If, as we have noted in this space this week, the Church cannot escape its past and if the Church is influenced in both negative and positive ways by its history and tradition, it seems like we ought to embrace this history in order to examine it. It’s ours anyway; we belong to it. Why not learn from it? Why not study the things we find misguided so we can avoid them in our time today and incorporate the things that might actually benefit our spiritual formation and our passing on of the faith?
I’ll conclude my thoughts on Dr. Keith Stanglin’s article “Restorationism and Church History: Strange Bedfellows?” with today’s post. Honestly, this has been much more a re-hash of his work — not too much original thought from me.
Keith suggests we engage in what a lot of people call “retrieval theology.”
“This is not a call to re-create or ape the faith and practice of a specific time or place from the past; not every thought or practice in church history is equally good or relevant for us. It means learning from the wisdom of our ancestors and appropriating the best that it has to offer for the sake of the church today.”
There are many valid and good reasons for embracing all of church history. One, it gives us our identity; knowing our past helps us know who we are and from where we came. Two, it gives us wisdom; most of the questions and debates we face today have been handled or anticipated at some point in the church’s history. Third, we could gain some needed perspective from the study of church history; the history calls us to a holy balance. Knowing the history of our practices and traditions will help us recognize the swing of the pendulum over time. Then we can start to get a good idea of the pendulum’s position and direction and momentum.

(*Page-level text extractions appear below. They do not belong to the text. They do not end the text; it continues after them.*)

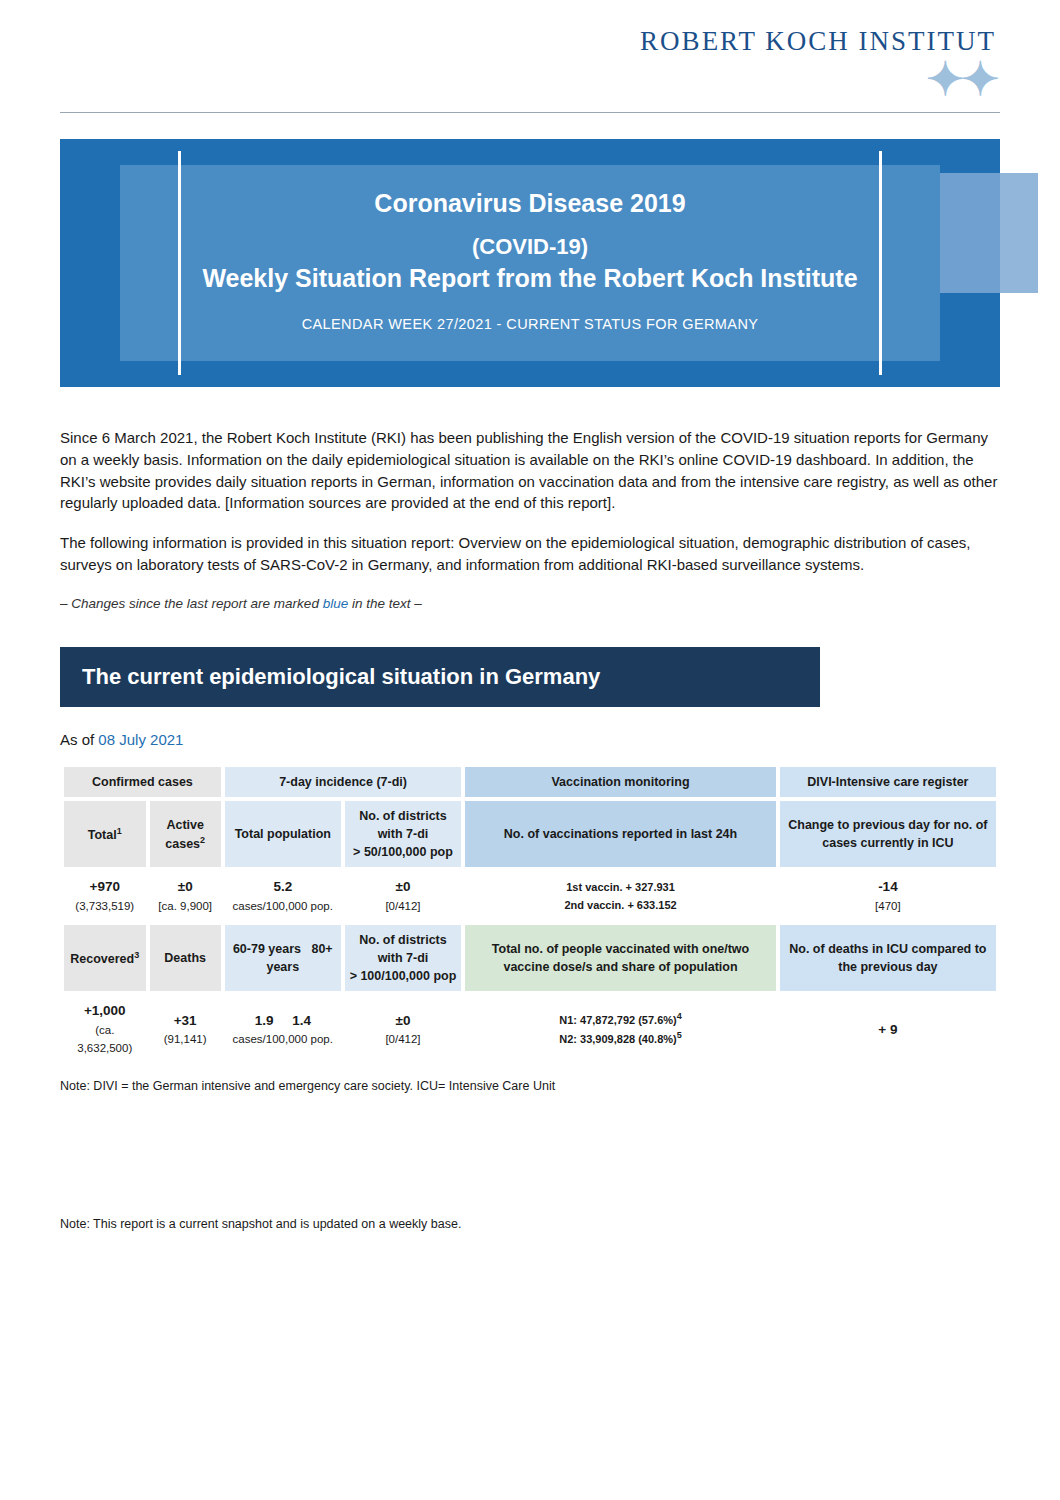ROBERT KOCH INSTITUT
✦✦
Coronavirus Disease 2019
(COVID-19)
Weekly Situation Report from the Robert Koch Institute
CALENDAR WEEK 27/2021 - CURRENT STATUS FOR GERMANY
Since 6 March 2021, the Robert Koch Institute (RKI) has been publishing the English version of the COVID-19 situation reports for Germany on a weekly basis. Information on the daily epidemiological situation is available on the RKI’s online COVID-19 dashboard. In addition, the RKI’s website provides daily situation reports in German, information on vaccination data and from the intensive care registry, as well as other regularly uploaded data. [Information sources are provided at the end of this report].
The following information is provided in this situation report: Overview on the epidemiological situation, demographic distribution of cases, surveys on laboratory tests of SARS-CoV-2 in Germany, and information from additional RKI-based surveillance systems.
– Changes since the last report are marked blue in the text –
The current epidemiological situation in Germany
As of 08 July 2021
| Confirmed cases | 7-day incidence (7-di) | Vaccination monitoring | DIVI-Intensive care register |
| Total 1 | Active cases 2 | Total population | No. of districts with 7-di > 50/100,000 pop | No. of vaccinations reported in last 24h | Change to previous day for no. of cases currently in ICU |
| +970 (3,733,519) | ±0 [ca. 9,900] | 5.2 cases/100,000 pop. | ±0 [0/412] | 1st vaccin. + 327.931 2nd vaccin. + 633.152 | -14 [470] |
| Recovered 3 | Deaths | 60-79 years 80+ years | No. of districts with 7-di > 100/100,000 pop | Total no. of people vaccinated with one/two vaccine dose/s and share of population | No. of deaths in ICU compared to the previous day |
| +1,000 (ca. 3,632,500) | +31 (91,141) | 1.9 1.4 cases/100,000 pop. | ±0 [0/412] | N1: 47,872,792 (57.6%) 4 N2: 33,909,828 (40.8%) 5 | + 9 |
Note: DIVI = the German intensive and emergency care society. ICU= Intensive Care Unit
Note: This report is a current snapshot and is updated on a weekly base.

Then we’ll be better equipped to take the pendulum where it needs to go or, as Keith puts it, “to stand in its way and push back before it goes too far.”

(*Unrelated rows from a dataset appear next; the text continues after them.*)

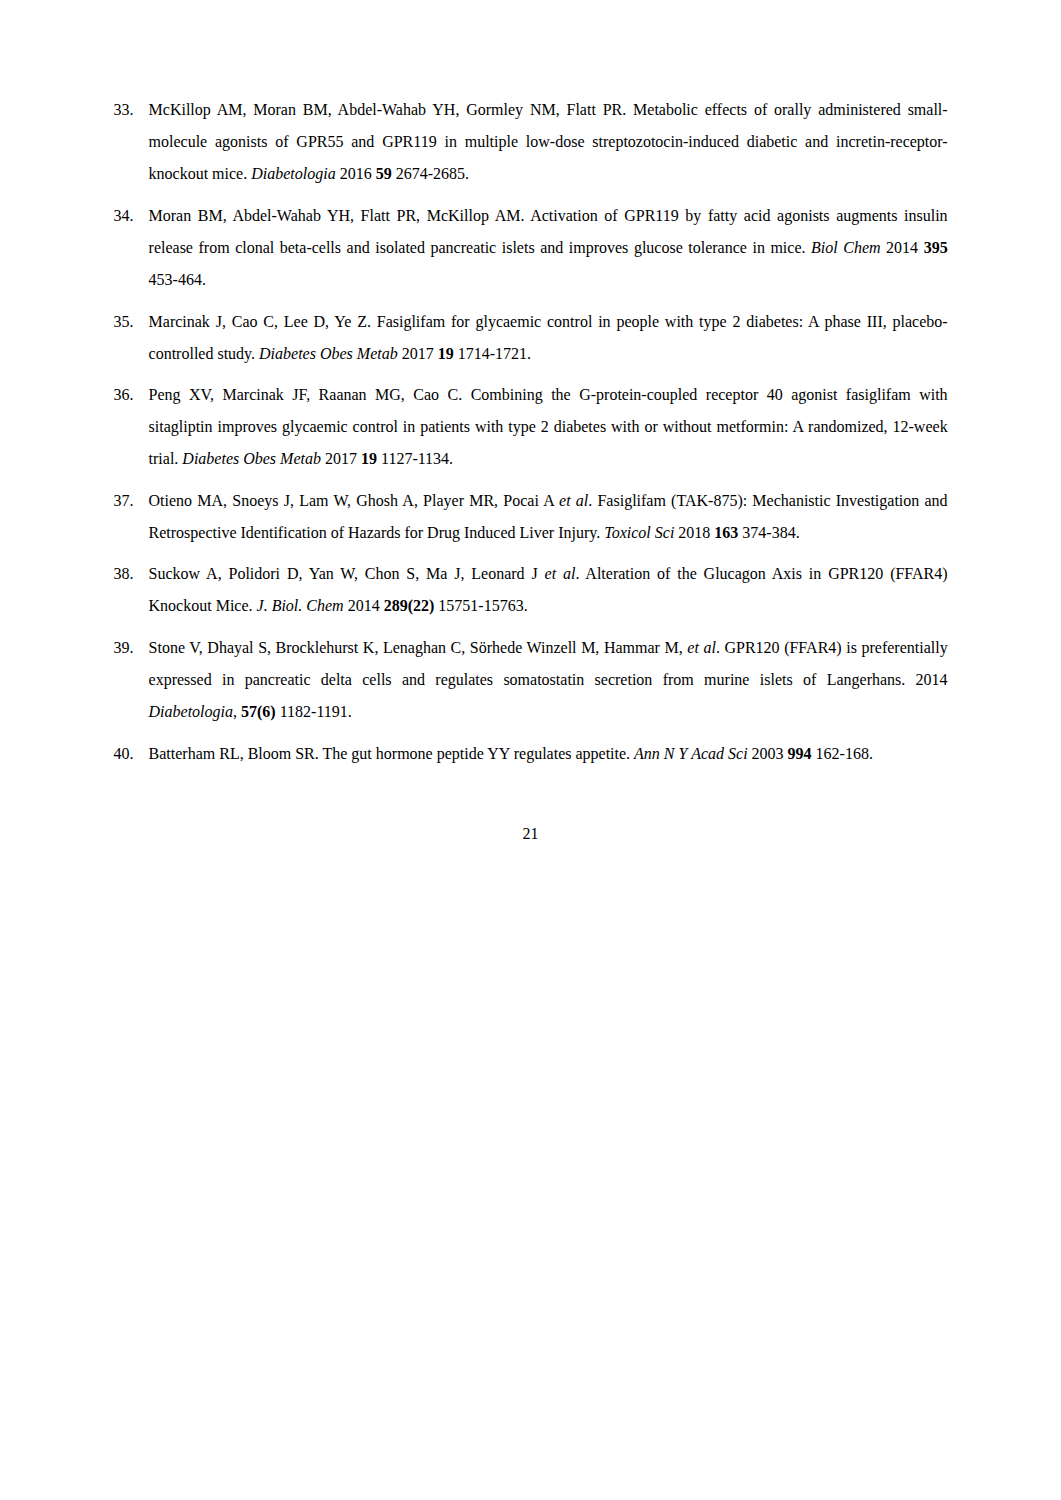McKillop AM, Moran BM, Abdel-Wahab YH, Gormley NM, Flatt PR. Metabolic effects of orally administered small-molecule agonists of GPR55 and GPR119 in multiple low-dose streptozotocin-induced diabetic and incretin-receptor-knockout mice. Diabetologia 2016 59 2674-2685.
Moran BM, Abdel-Wahab YH, Flatt PR, McKillop AM. Activation of GPR119 by fatty acid agonists augments insulin release from clonal beta-cells and isolated pancreatic islets and improves glucose tolerance in mice. Biol Chem 2014 395 453-464.
Marcinak J, Cao C, Lee D, Ye Z. Fasiglifam for glycaemic control in people with type 2 diabetes: A phase III, placebo-controlled study. Diabetes Obes Metab 2017 19 1714-1721.
Peng XV, Marcinak JF, Raanan MG, Cao C. Combining the G-protein-coupled receptor 40 agonist fasiglifam with sitagliptin improves glycaemic control in patients with type 2 diabetes with or without metformin: A randomized, 12-week trial. Diabetes Obes Metab 2017 19 1127-1134.
Otieno MA, Snoeys J, Lam W, Ghosh A, Player MR, Pocai A et al. Fasiglifam (TAK-875): Mechanistic Investigation and Retrospective Identification of Hazards for Drug Induced Liver Injury. Toxicol Sci 2018 163 374-384.
Suckow A, Polidori D, Yan W, Chon S, Ma J, Leonard J et al. Alteration of the Glucagon Axis in GPR120 (FFAR4) Knockout Mice. J. Biol. Chem 2014 289(22) 15751-15763.
Stone V, Dhayal S, Brocklehurst K, Lenaghan C, Sörhede Winzell M, Hammar M, et al. GPR120 (FFAR4) is preferentially expressed in pancreatic delta cells and regulates somatostatin secretion from murine islets of Langerhans. 2014 Diabetologia, 57(6) 1182-1191.
Batterham RL, Bloom SR. The gut hormone peptide YY regulates appetite. Ann N Y Acad Sci 2003 994 162-168.
21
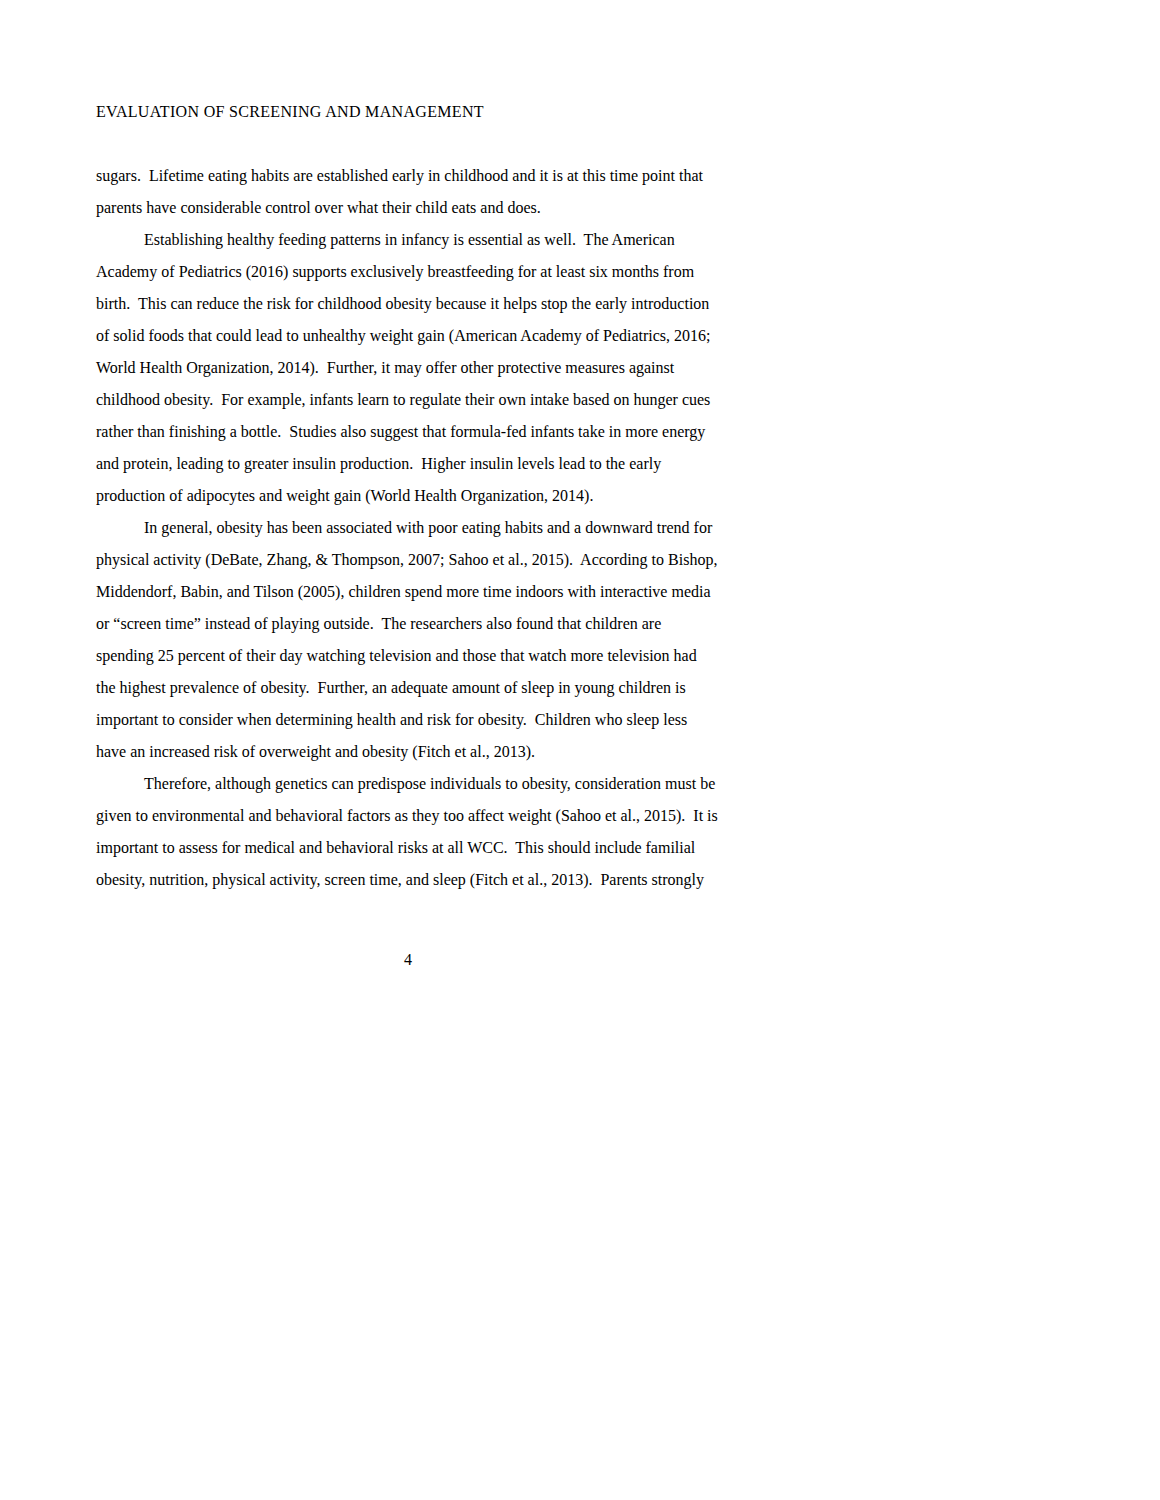Evaluation of Screening and Management
sugars. Lifetime eating habits are established early in childhood and it is at this time point that parents have considerable control over what their child eats and does.
Establishing healthy feeding patterns in infancy is essential as well. The American Academy of Pediatrics (2016) supports exclusively breastfeeding for at least six months from birth. This can reduce the risk for childhood obesity because it helps stop the early introduction of solid foods that could lead to unhealthy weight gain (American Academy of Pediatrics, 2016; World Health Organization, 2014). Further, it may offer other protective measures against childhood obesity. For example, infants learn to regulate their own intake based on hunger cues rather than finishing a bottle. Studies also suggest that formula-fed infants take in more energy and protein, leading to greater insulin production. Higher insulin levels lead to the early production of adipocytes and weight gain (World Health Organization, 2014).
In general, obesity has been associated with poor eating habits and a downward trend for physical activity (DeBate, Zhang, & Thompson, 2007; Sahoo et al., 2015). According to Bishop, Middendorf, Babin, and Tilson (2005), children spend more time indoors with interactive media or “screen time” instead of playing outside. The researchers also found that children are spending 25 percent of their day watching television and those that watch more television had the highest prevalence of obesity. Further, an adequate amount of sleep in young children is important to consider when determining health and risk for obesity. Children who sleep less have an increased risk of overweight and obesity (Fitch et al., 2013).
Therefore, although genetics can predispose individuals to obesity, consideration must be given to environmental and behavioral factors as they too affect weight (Sahoo et al., 2015). It is important to assess for medical and behavioral risks at all WCC. This should include familial obesity, nutrition, physical activity, screen time, and sleep (Fitch et al., 2013). Parents strongly
4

Studying church history can confirm or challenge our interpretations of Scripture. Maybe this is one of the main reasons we resist it. We like to think our interpretation and practices are pure and strictly biblical and come from an un-biased heart. I know that’s what a lot of us have thought. I remember being told at an early age that if everybody in the world would just read the Bible with clear eyes and an open, honest heart, without any preconceived notions, then everybody would believe and worship just like we do. I still occasionally hear versions of that today! When will we admit that a lot of our “distinctives” in Churches of Christ are not born of slam-dunk biblical arguments or unambiguous passages of Scripture? Most of our distinctive practices are not wrong — I think I’d argue they are all faithful and good and beneficial to a life of discipleship to Jesus. But our arguments come from history, not from Scripture. Every Sunday communion and acappella worship and baptism for the forgiveness of sins comes from what our own guy Everett Ferguson calls “historical foreground.” It’s the historical norm that confirms no baptizing for the dead AND observing the Lord’s Meal every Lord’s Day.
Finally, this concluding section from Keith’s article, with which I strongly agree and advocate:
“Restorationism and church history need not be an odd couple, but can be more like the dynamic duo. I personally applaud and support the genius of Thomas Campbell’s restoration vision: The unity of all Christians by means of restoration based on Scripture. Thus articulated, I stand behind the restoration vision. But I must take leave of any interpretation and application of Scripture in the church that seeks to bypass nearly two millennia of church history, or tries to read the Bible as if no one has read it before, or tries to do theology and worship as if they have not been done for the last 1,900 years. The “Bible only,” in this sense, has never worked.”
Retrieval theology is about embracing and knowing our past — all of it —in order to benefit the Church today and into the future. It requires the discipline of learning from our mistakes, the stamina to refuse to repeat bad decisions and bad practices, and the hard work of incorporating the good and faithful from our past into our present. It also demands a humility in the knowledge that we’re not the first ones to attempt to follow Jesus, we’re not the only ones, we’re not the only ones who have done some really good work by God’s grace, and we’re not the only ones who need God’s grace to cover us in the things we’ve really messed up.